🤖 AI Summary
To address the challenge of simultaneously preserving pose-dependent fine details and enabling real-time rendering in Gaussian-based human avatars for multi-view video, this paper proposes a dynamic Gaussian modeling framework that synergistically combines spatially distributed MLPs with position-weighted interpolation. Our key contributions are: (1) a novel spatially distributed MLP architecture that generates pose-adaptive Gaussian attributes via position-weighted interpolation; (2) a decoupled representation using Gaussian offset bases and learnable coefficients to explicitly model high-frequency geometric and appearance details; and (3) surface control point constraints to enhance generalization under novel poses. Integrating neural radiance field priors with 3D Gaussian splatting, our method achieves real-time rendering (>30 FPS). On standard benchmarks, it improves PSNR by 2.1 dB and reduces LPIPS by 18% for both novel-view and novel-pose synthesis, significantly outperforming existing state-of-the-art approaches.
📝 Abstract
Many works have succeeded in reconstructing Gaussian human avatars from multi-view videos. However, they either struggle to capture pose-dependent appearance details with a single MLP, or rely on a computationally intensive neural network to reconstruct high-fidelity appearance but with rendering performance degraded to non-real-time.

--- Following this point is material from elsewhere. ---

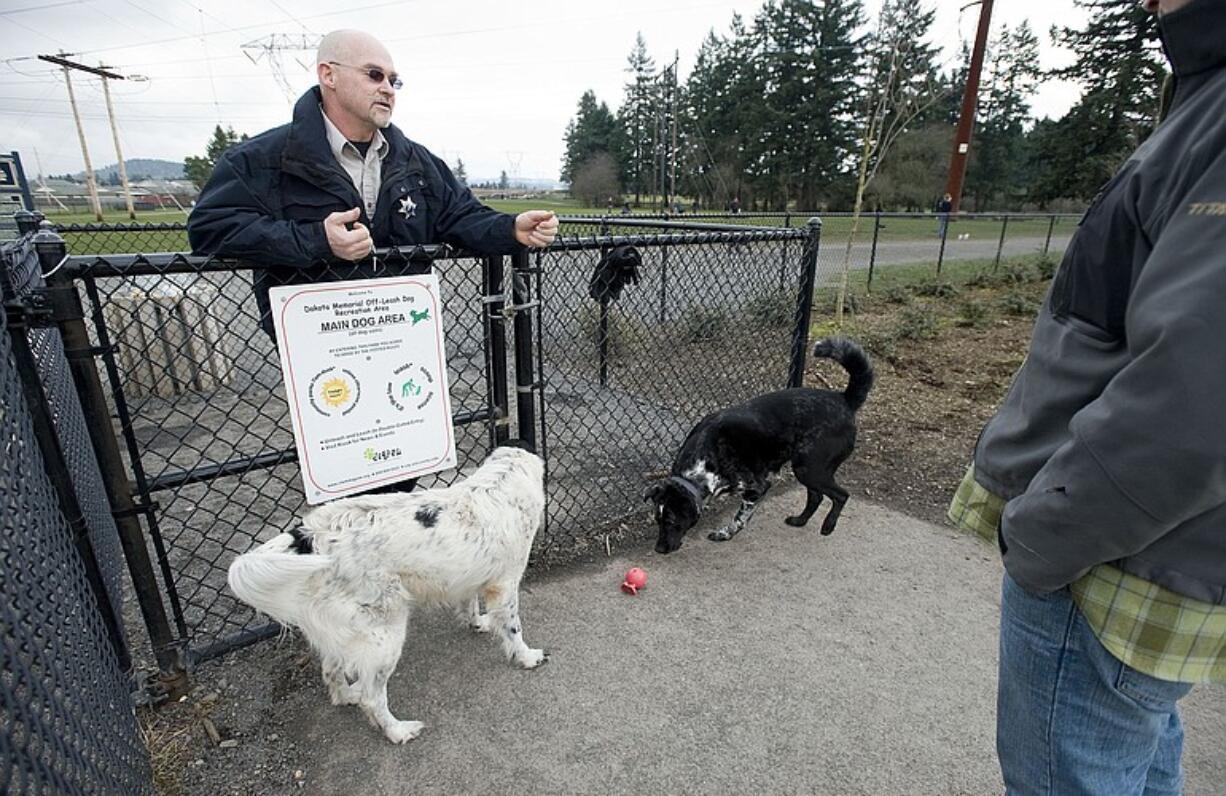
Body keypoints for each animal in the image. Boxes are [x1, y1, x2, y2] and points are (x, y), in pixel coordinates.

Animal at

We propose a novel Gaussian human avatar representation that can reconstruct high-fidelity pose-dependence appearance with details and meanwhile can be rendered in real time. Our Gaussian avatar is empowered by spatially distributed MLPs which are explicitly located on different positions on human body. The parameters stored in each Gaussian are obtained by interpolating from the outputs of its nearby MLPs based on their distances. To avoid undesired smooth Gaussian property changing during interpolation, for each Gaussian we define a set of Gaussian offset basis, and a linear combination of basis represents the Gaussian property offsets relative to the neutral properties. Then we propose to let the MLPs output a set of coefficients corresponding to the basis. In this way, although Gaussian coefficients are derived from interpolation and change smoothly, the Gaussian offset basis is learned freely without constraints. The smoothly varying coefficients combined with freely learned basis can still produce distinctly different Gaussian property offsets, allowing the ability to learn high-frequency spatial signals. We further use control points to constrain the Gaussians distributed on a surface layer rather than allowing them to be irregularly distributed inside the body, to help the human avatar generalize better when animated under novel poses. Compared to the state-of-the-art method, our method achieves better appearance quality with finer details while the rendering speed is significantly faster under novel views and novel poses.